By default this extension will use the wsrv.nl image caching and resizing proxy, but instead you can supply your own proxy URL in the settings. An example URL would look like https://images.example.com/?url=.

By ticking the scheme_https checkbox, you can also force the use of the proxy, even for images coming through an encrypted channel. This makes the server that hosts your FreshRSS instance the only point of entry for images, preventing your client from connecting directly to the RSS sources to recover them (which could be a privacy concern in extreme cases).

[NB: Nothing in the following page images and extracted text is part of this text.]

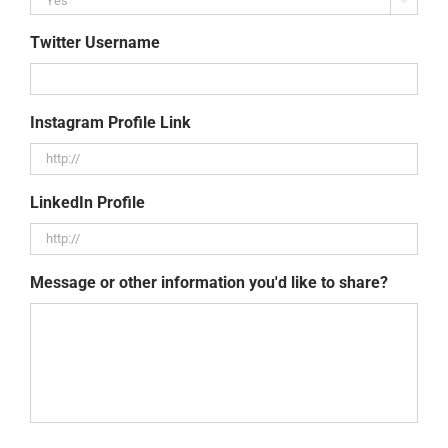
Twitter Username
Instagram Profile Link
LinkedIn Profile
Message or other information you'd like to share?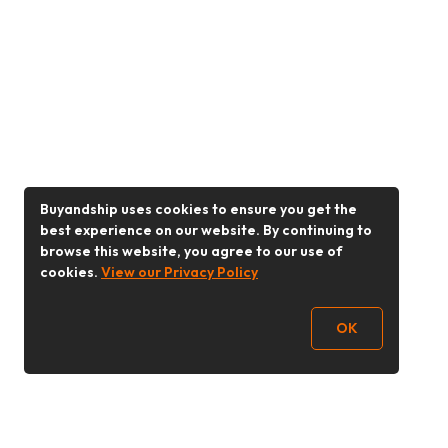
Buyandship uses cookies to ensure you get the
best experience on our website. By continuing to
browse this website, you agree to our use of
cookies.
View our Privacy Policy
OK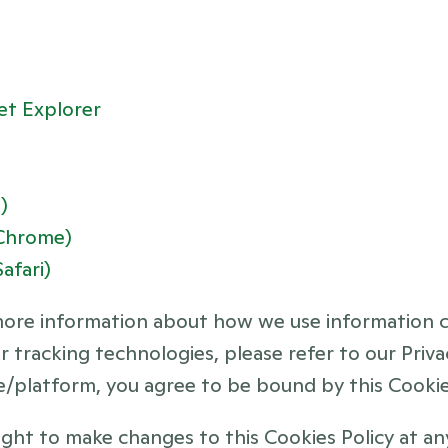
et Explorer
)
(Chrome)
afari)
more information about how we use information co
 tracking technologies, please refer to our Privac
e/platform, you agree to be bound by this Cookies
ght to make changes to this Cookies Policy at any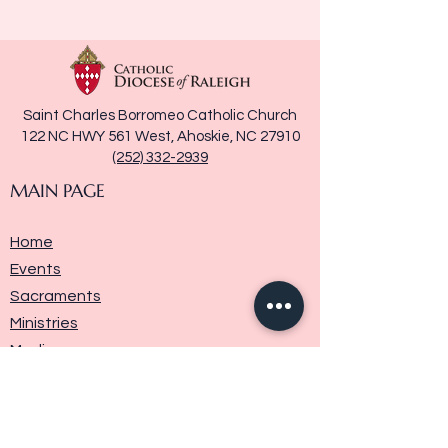
Saint Charles Borromeo Catholic Church
122 NC HWY 561 West, Ahoskie, NC 27910
(252) 332-2939
MAIN PAGE
Home
Events
Sacraments
Ministries
Media
Parish History
Donate
Contact Us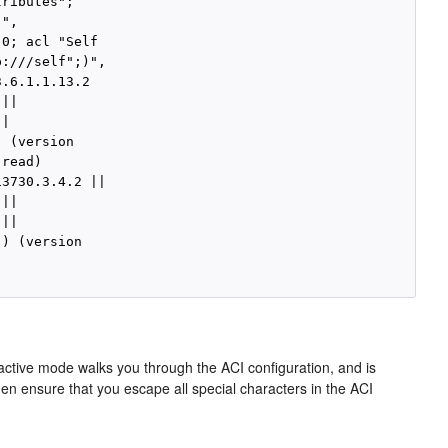
ributes";

",

0; acl "Self

:///self";)",

.6.1.1.13.2

||

|

 (version

read)

3730.3.4.2 ||

||

||

) (version

ractive mode walks you through the ACI configuration, and is
hen ensure that you escape all special characters in the ACI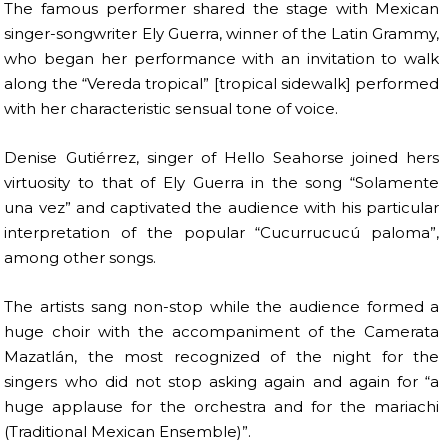
The famous performer shared the stage with Mexican
singer-songwriter Ely Guerra, winner of the Latin Grammy,
who began her performance with an invitation to walk
along the “Vereda tropical” [tropical sidewalk] performed
with her characteristic sensual tone of voice.
Denise Gutiérrez, singer of Hello Seahorse joined hers
virtuosity to that of Ely Guerra in the song “Solamente
una vez” and captivated the audience with his particular
interpretation of the popular “Cucurrucucú paloma”,
among other songs.
The artists sang non-stop while the audience formed a
huge choir with the accompaniment of the Camerata
Mazatlán, the most recognized of the night for the
singers who did not stop asking again and again for “a
huge applause for the orchestra and for the mariachi
(Traditional Mexican Ensemble)”.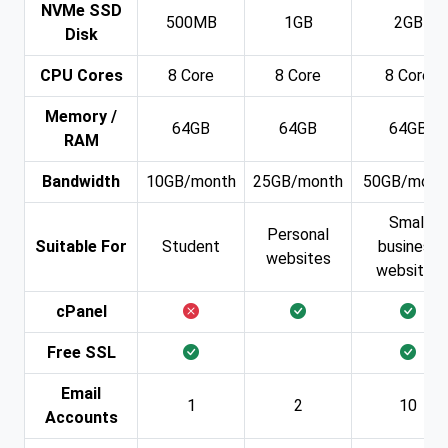
NVMe SSD
500MB
1GB
2GB
Disk
CPU Cores
8 Core
8 Core
8 Core
Memory /
64GB
64GB
64GB
RAM
Bandwidth
10GB/month
25GB/month
50GB/mont
Small
Personal
Suitable For
Student
business
websites
websites
cPanel
Free SSL
Email
1
2
10
Accounts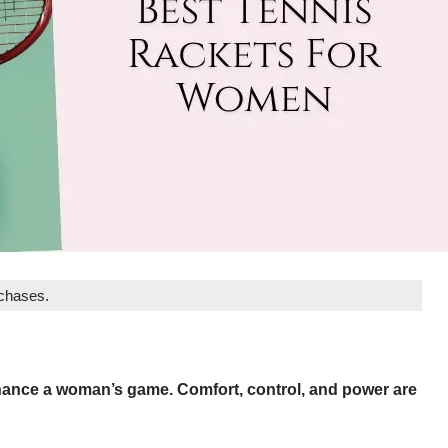
rchases.
enhance a woman’s game. Comfort, control, and power are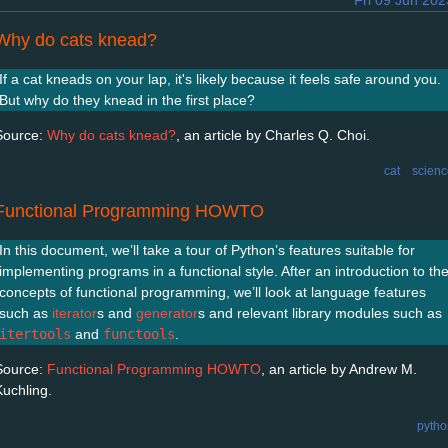
Fri 09 Jun 202
Why do cats knead?
If a cat kneads on your lap, it's likely because it feels safe around you.
But why do they knead in the first place?
Source:
Why do cats knead?
, an article by Charles Q. Choi.
cat
scienc
Functional Programming HOWTO
In this document, we’ll take a tour of Python’s features suitable for
implementing programs in a functional style. After an introduction to th
concepts of functional programming, we’ll look at language features
such as
iterator
s and
generator
s and relevant library modules such as
itertools
and
functools
.
Source:
Functional Programming HOWTO
, an article by Andrew M.
Kuchling.
pytho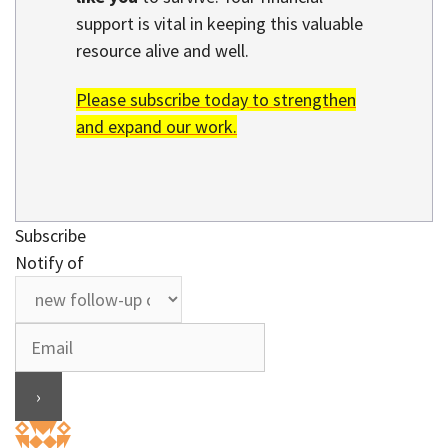
support is vital in keeping this valuable
resource alive and well.
Please subscribe today to strengthen
and expand our work.
Subscribe
Notify of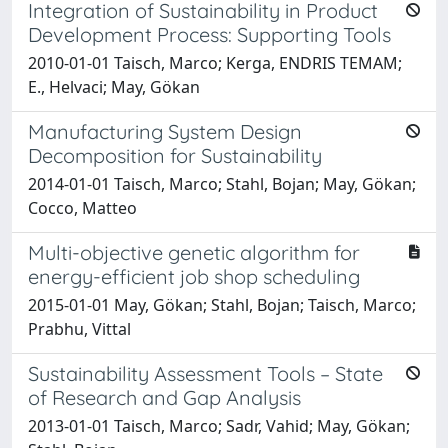
Integration of Sustainability in Product
Development Process: Supporting Tools
2010-01-01 Taisch, Marco; Kerga, ENDRIS TEMAM;
E., Helvaci; May, Gökan
Manufacturing System Design
Decomposition for Sustainability
2014-01-01 Taisch, Marco; Stahl, Bojan; May, Gökan;
Cocco, Matteo
Multi-objective genetic algorithm for
energy-efficient job shop scheduling
2015-01-01 May, Gökan; Stahl, Bojan; Taisch, Marco;
Prabhu, Vittal
Sustainability Assessment Tools – State
of Research and Gap Analysis
2013-01-01 Taisch, Marco; Sadr, Vahid; May, Gökan;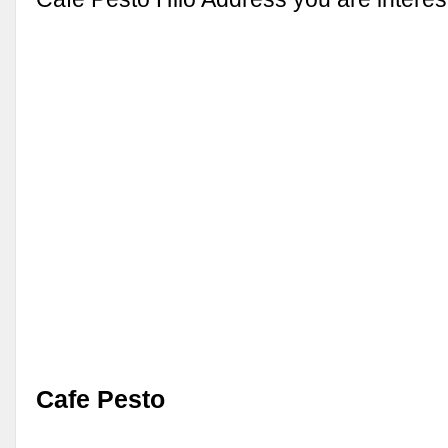
Cafe Pesto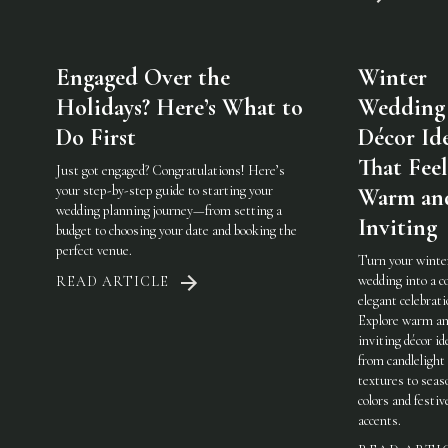
Engaged Over the
Winter
Holidays? Here’s What to
Wedding
Do First
Décor Id
That Feel
Just got engaged? Congratulations! Here’s
your step-by-step guide to starting your
Warm an
wedding planning journey—from setting a
Inviting
budget to choosing your date and booking the
perfect venue.
Turn your winte
wedding into a c
READ ARTICLE
elegant celebrati
Explore warm a
inviting décor i
from candlelight
textures to seas
colors and festiv
accents.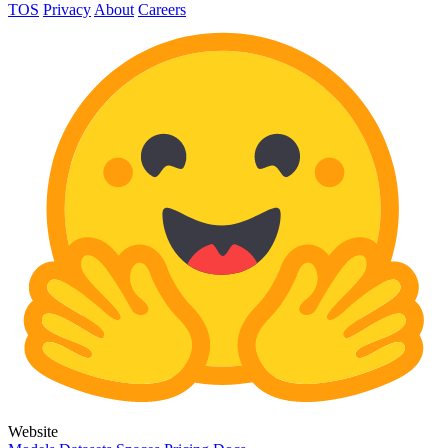
TOS
Privacy
About
Careers
Website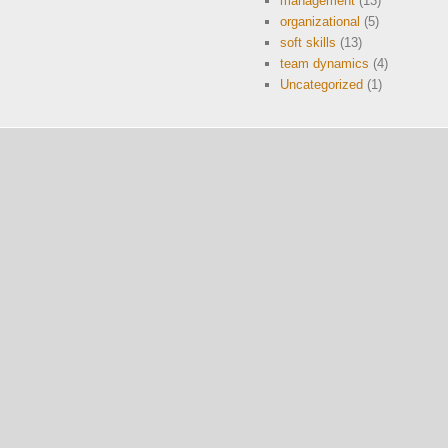
management
(13)
organizational
(5)
soft skills
(13)
team dynamics
(4)
Uncategorized
(1)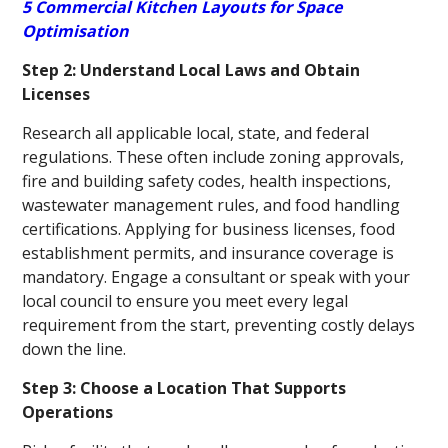
5 Commercial Kitchen Layouts for Space
Optimisation
Step 2: Understand Local Laws and Obtain
Licenses
Research all applicable local, state, and federal
regulations. These often include zoning approvals,
fire and building safety codes, health inspections,
wastewater management rules, and food handling
certifications. Applying for business licenses, food
establishment permits, and insurance coverage is
mandatory. Engage a consultant or speak with your
local council to ensure you meet every legal
requirement from the start, preventing costly delays
down the line.
Step 3: Choose a Location That Supports
Operations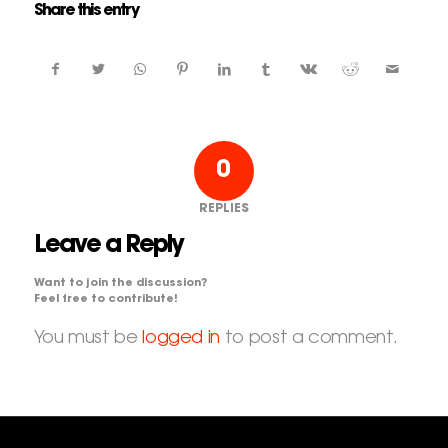
Share this entry
0
REPLIES
Leave a Reply
Want to join the discussion?
Feel free to contribute!
You must be
logged in
to post a comment.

The source code for the wsrv.nl proxy can be found at github.com/weserv/images, but of course other methods are available. For example, in Apache you could use mod_rewrite to set up a simple proxy and similar methods are available in nginx and lighttpd. Alternatively you could use a simple PHP script, along these lines. Keep in mind that too simple a proxy could introduce security risks, which is why the default proxy processes the images.

Apache configuration

In order to use Apache mod_rewrite, you will need to set the following settings:

Along the following Apache configuration for the www.example.org virtual host:

# WARNING: Multiple '/' in %{REQUEST_URI} are internally trimmed to a single one!
RewriteCond %{REQUEST_URI} ^/proxy/https:/+(.*)$
RewriteRule ^ https://%1 [QSA,P,L]
RewriteCond %{REQUEST_URI} ^/proxy/http:/+(.*)$
RewriteRule ^ http://%1 [QSA,P,L]
# CRITICAL: Do NOT leave your proxy open to everyone!!!
<Location "/proxy/">
  # Local network
  Require ip 192.168.0.0/16 172.16.0.0/12 10.0.0.0/8
  # Users
  AuthType Basic
  AuthName "Proxy - Authorized Users ONLY"
  AuthBasicProvider file
  AuthUserFile /etc/apache2/htpasswd/users
  Require valid-user
  # Local network OR authenticated users
  Satisfy any
</Location>
# CRITICAL: Do NOT allow access to local resources!!!
#  - (any) IPv4
#  - (any) IPv6
#  - localhost
#  - local.domain (e.g. example.org)
<LocationMatch "^/proxy/https?:/+([0-9]{1,3}(\.[0-9]{1,3}){3}|([0-9a-fA-F]{0,4}:?)?(:[0-9a-fA-F]{1,4}:){0,6}([.:][0-9a-fA-F]{1,4}){1,7}|[^/]*(localhost|local\.domain|example\.org))(/|$)">
  Require all denied
</LocationMatch>

nginx configuration

In order to use nginx's proxy module, you will need to set the following settings:

Add this to your nginx config:

# Use 1 GiB cache with a 1 MiB memory zone (enough for ~8,000 keys).
# Delete data that has not been accessed for 12 hours.
proxy_cache_path /var/cache/nginx/freshrss levels=1:2 keys_zone=freshrss:1m
                 max_size=1g inactive=12h use_temp_path=off;

server {

…

    location /proxy {
        if ($arg_key = "changeme") {
            proxy_pass $arg_url;
        }
        # Handle redirects coming from the target server.
        proxy_redirect ~^(.*)$ https://www.example.org/proxy?key=$arg_key&url=$1;
        proxy_ssl_server_name on;
        proxy_cache freshrss;
        # Cache positive answers for up to 2 days.
        proxy_cache_valid 200 301 302 307 308 2d;
    }

…

}

If you do not need caching, omit all lines starting with proxy_cache. If you would like to limit access based on IP addresses instead, take a look at ngx_http_access_module.